WORK ITEM:
Copy out, from the data below, each line in which the word "JSON" occurs.

(Collected data)
● ● ● ● ●

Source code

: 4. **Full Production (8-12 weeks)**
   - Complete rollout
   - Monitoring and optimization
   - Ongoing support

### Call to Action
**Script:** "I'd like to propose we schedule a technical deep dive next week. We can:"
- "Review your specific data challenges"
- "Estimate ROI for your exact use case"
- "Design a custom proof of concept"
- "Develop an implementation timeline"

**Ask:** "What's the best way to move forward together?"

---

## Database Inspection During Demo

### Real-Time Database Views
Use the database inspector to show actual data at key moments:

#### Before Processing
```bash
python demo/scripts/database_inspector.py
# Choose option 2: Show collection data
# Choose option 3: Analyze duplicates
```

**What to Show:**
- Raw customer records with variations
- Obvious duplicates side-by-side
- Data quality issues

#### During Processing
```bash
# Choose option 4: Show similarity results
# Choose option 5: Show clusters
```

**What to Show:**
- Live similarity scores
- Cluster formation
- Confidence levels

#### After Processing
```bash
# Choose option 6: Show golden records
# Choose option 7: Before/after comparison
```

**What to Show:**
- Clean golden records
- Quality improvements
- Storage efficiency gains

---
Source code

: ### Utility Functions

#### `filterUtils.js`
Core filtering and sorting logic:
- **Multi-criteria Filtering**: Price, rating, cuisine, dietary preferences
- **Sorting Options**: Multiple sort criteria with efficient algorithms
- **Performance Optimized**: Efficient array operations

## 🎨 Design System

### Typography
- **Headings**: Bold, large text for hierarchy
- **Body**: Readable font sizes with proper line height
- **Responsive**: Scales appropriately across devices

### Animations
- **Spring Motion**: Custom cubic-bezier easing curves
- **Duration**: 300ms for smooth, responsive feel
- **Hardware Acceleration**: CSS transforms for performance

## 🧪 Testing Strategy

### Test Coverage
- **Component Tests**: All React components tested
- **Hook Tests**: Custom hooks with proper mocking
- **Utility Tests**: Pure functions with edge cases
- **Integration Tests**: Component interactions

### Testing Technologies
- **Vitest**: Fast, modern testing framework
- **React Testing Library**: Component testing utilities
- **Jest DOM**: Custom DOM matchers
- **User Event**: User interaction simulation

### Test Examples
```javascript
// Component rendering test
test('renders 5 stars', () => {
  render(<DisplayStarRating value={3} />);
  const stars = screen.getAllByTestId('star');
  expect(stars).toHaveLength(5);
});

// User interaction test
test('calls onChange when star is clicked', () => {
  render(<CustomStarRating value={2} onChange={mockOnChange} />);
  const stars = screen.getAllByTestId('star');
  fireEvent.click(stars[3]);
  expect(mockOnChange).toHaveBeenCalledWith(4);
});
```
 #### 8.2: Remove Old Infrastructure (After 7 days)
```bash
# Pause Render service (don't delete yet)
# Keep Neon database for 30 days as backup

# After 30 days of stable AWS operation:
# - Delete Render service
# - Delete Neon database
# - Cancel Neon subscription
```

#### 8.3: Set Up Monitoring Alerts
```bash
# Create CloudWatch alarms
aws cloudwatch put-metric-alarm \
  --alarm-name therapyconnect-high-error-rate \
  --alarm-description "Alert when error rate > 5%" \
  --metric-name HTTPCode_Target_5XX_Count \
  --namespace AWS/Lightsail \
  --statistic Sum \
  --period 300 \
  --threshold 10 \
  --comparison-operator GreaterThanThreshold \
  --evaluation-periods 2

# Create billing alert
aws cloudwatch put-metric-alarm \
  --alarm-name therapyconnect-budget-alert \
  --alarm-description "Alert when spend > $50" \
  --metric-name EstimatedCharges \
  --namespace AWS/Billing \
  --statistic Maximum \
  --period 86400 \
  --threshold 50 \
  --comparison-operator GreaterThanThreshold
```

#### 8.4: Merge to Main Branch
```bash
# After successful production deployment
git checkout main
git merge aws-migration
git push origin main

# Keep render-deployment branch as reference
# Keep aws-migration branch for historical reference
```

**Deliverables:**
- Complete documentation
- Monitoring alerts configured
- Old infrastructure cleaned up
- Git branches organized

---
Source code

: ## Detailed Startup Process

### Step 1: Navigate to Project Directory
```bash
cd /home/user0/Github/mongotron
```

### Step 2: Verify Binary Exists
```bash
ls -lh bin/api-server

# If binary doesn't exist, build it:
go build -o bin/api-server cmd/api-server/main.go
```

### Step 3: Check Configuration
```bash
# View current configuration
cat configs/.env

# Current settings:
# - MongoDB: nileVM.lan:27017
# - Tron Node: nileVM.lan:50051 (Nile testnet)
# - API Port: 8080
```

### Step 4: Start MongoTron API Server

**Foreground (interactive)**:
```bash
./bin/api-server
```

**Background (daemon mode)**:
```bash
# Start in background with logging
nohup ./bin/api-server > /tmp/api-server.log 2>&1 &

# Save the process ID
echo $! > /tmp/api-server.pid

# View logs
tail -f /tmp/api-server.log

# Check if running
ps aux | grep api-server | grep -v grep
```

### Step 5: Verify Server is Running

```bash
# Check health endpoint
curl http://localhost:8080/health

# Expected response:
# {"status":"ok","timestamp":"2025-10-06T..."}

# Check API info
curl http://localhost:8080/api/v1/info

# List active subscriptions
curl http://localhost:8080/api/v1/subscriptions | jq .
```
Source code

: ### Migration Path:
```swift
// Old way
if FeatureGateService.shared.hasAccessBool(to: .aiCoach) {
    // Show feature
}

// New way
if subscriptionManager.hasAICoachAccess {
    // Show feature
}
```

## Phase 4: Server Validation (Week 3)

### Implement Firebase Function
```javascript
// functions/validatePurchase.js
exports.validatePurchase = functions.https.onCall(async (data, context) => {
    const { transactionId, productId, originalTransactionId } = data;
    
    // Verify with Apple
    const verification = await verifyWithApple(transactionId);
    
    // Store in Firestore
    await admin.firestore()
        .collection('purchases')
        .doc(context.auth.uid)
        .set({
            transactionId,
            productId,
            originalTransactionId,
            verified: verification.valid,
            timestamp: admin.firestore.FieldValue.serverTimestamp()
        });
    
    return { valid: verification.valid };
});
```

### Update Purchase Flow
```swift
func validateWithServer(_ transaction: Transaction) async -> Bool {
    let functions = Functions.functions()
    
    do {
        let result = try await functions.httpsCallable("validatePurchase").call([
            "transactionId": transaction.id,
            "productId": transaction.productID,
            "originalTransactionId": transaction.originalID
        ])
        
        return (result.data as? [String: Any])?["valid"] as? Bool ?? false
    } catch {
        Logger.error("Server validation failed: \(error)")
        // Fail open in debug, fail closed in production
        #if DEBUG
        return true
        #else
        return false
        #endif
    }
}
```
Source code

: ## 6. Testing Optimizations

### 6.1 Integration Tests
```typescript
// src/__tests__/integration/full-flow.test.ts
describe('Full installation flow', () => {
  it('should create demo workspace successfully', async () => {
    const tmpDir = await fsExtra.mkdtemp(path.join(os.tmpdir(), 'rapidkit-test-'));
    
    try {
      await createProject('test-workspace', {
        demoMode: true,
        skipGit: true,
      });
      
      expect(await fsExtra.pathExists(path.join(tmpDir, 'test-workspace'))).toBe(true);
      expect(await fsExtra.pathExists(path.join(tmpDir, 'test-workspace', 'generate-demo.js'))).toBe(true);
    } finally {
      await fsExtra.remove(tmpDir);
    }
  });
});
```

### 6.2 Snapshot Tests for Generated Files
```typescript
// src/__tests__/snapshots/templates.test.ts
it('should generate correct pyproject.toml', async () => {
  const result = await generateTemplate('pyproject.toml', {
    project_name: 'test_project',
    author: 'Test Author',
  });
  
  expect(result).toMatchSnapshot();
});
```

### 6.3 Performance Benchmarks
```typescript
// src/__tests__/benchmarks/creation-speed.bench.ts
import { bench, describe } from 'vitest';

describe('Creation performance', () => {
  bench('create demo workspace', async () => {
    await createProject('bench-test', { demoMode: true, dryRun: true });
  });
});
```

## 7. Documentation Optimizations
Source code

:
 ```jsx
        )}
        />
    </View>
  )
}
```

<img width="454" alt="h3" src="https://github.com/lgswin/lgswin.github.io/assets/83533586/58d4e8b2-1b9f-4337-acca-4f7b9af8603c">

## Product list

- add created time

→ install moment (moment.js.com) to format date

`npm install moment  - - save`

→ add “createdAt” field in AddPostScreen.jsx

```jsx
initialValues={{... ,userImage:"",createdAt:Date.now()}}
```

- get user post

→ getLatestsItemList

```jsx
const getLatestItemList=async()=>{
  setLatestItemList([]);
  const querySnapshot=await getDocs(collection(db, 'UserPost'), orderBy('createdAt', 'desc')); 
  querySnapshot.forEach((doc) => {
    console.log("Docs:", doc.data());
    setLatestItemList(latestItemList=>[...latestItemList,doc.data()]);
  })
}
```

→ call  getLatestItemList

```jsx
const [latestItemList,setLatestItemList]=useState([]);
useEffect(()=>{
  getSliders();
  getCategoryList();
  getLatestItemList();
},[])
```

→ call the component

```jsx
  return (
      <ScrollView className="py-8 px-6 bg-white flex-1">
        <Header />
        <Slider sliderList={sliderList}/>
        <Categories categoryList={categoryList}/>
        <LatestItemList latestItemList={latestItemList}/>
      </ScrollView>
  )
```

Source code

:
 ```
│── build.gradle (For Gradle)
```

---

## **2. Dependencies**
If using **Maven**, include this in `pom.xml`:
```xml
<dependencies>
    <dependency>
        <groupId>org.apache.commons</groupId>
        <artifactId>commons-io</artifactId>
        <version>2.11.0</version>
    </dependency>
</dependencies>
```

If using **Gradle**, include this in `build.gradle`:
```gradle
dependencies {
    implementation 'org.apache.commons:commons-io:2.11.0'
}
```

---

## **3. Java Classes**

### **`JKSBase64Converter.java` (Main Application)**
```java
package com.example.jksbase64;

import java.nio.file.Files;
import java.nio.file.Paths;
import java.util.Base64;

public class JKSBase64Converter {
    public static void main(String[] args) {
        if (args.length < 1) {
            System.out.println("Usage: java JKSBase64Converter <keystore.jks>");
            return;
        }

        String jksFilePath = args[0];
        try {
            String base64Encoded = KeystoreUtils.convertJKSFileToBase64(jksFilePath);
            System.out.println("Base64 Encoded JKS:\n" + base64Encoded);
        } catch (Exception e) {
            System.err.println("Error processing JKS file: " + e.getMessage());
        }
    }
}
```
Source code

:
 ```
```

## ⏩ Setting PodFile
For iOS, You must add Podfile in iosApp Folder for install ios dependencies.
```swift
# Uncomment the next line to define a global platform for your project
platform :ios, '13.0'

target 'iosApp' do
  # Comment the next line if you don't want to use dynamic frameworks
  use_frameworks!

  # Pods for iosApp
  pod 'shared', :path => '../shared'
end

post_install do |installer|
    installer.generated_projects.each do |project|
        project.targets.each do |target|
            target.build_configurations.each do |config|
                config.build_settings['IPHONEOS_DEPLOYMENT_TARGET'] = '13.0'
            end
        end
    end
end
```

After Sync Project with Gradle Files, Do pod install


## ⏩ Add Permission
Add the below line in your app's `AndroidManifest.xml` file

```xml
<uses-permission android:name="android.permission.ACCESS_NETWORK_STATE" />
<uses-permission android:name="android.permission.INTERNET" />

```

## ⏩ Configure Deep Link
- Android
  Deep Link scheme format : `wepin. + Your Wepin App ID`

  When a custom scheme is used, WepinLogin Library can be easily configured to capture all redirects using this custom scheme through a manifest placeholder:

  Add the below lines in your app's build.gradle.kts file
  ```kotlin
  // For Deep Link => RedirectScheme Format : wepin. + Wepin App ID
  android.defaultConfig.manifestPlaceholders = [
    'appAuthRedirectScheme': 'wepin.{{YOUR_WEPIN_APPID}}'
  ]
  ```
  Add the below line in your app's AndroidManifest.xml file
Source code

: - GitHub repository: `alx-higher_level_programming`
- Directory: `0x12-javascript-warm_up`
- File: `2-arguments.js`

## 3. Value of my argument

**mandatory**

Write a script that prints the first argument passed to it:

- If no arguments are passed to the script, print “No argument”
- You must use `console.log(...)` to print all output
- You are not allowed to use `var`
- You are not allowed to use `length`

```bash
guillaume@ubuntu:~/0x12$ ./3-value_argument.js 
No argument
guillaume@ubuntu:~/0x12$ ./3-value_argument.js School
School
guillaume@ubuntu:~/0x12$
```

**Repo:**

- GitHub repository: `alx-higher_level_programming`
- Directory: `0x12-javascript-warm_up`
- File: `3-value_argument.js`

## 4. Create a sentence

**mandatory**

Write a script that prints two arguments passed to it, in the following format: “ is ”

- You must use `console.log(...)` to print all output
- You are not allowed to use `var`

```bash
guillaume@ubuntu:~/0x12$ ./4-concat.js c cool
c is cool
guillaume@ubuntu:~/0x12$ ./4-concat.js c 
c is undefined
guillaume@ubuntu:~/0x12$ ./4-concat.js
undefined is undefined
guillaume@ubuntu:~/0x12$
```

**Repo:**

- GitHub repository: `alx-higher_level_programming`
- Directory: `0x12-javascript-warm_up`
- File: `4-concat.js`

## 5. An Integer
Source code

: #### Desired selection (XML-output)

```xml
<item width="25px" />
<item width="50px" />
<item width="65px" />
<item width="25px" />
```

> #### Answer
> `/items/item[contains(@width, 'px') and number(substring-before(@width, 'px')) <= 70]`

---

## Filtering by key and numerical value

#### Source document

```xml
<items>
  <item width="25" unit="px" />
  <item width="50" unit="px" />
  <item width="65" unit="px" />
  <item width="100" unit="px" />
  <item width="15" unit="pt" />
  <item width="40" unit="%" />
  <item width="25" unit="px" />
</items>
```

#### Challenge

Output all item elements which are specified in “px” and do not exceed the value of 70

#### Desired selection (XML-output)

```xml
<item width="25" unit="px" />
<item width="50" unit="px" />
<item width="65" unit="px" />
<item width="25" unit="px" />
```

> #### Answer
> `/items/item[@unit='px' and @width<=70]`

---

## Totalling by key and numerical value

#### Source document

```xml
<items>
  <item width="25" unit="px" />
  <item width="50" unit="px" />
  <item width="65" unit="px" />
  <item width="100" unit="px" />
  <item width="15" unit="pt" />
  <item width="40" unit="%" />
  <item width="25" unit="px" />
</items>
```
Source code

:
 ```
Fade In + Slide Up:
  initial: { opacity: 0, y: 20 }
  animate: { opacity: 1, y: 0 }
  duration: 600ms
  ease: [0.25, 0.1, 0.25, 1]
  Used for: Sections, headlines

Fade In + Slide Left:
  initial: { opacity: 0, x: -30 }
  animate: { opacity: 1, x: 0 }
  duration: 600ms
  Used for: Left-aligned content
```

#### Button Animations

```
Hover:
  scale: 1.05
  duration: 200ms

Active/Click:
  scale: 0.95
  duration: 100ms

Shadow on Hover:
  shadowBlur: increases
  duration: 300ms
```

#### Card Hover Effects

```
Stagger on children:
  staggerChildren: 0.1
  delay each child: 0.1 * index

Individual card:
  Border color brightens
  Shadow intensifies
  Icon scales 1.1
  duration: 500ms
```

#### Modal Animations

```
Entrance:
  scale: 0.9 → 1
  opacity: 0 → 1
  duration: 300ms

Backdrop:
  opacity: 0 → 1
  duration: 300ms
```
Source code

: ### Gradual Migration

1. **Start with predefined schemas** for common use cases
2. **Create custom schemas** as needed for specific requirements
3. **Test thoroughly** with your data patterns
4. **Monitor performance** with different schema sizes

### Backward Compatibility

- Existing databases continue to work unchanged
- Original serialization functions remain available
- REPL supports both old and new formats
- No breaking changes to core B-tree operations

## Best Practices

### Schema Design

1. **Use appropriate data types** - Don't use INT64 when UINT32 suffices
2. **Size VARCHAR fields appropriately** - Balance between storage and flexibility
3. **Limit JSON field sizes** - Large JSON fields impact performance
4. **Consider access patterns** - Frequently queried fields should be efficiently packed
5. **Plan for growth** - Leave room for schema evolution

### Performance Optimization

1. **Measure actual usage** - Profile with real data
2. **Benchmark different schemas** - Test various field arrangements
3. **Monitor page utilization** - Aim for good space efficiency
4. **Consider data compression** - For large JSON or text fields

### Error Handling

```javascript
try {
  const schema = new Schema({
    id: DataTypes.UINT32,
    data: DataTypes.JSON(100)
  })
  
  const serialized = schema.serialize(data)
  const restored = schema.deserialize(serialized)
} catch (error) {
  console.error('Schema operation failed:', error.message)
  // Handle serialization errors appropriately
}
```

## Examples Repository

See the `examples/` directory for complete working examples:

● ● ● ● ●

TASK SOLUTION:
3. **Limit JSON field sizes** - Large JSON fields impact performance
4. **Consider data compression** - For large JSON or text fields
    data: DataTypes.JSON(100)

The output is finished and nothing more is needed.